べつに鬱じゃないんだけれど、なんだか涙が出てきてしまうんだよなあ。なんでなんだろうな。空が青いからかな。辛夷の花が咲いているからなあ。
涙腺というのは年齢を重ねると緩んでくるそうですね。映画なんか見ていても、何でもないような場面で、ううっときて、涙腺というか、鼻の奥というか、そのあたりが湿ってくることがあります。
ただ、これは老化ともいえないんじゃないかなと思います。涙腺が緩むという肉体的な衰えもあるでしょうが、感受性が豊かになったために、微妙な部分に心が感応できるようになったということかもしれません。感性というものは、それを磨いていけば、いつまでも成長させることができるものではないでしょうか。

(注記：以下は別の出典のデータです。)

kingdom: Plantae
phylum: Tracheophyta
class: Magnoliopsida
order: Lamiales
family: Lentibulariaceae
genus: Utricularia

たしかになんでもないようなところで涙が出てしまうというのは、困ったこと。
でも、そういうデリケートな感性は、詩を作るうえでとても貴重なものです。マイナスをネガティブなものにせず、なんとか自分自身の個性に磨き上げたいものです。
辛夷の花は、そんなときに何かを語ってくれるようなたたずまいがある花。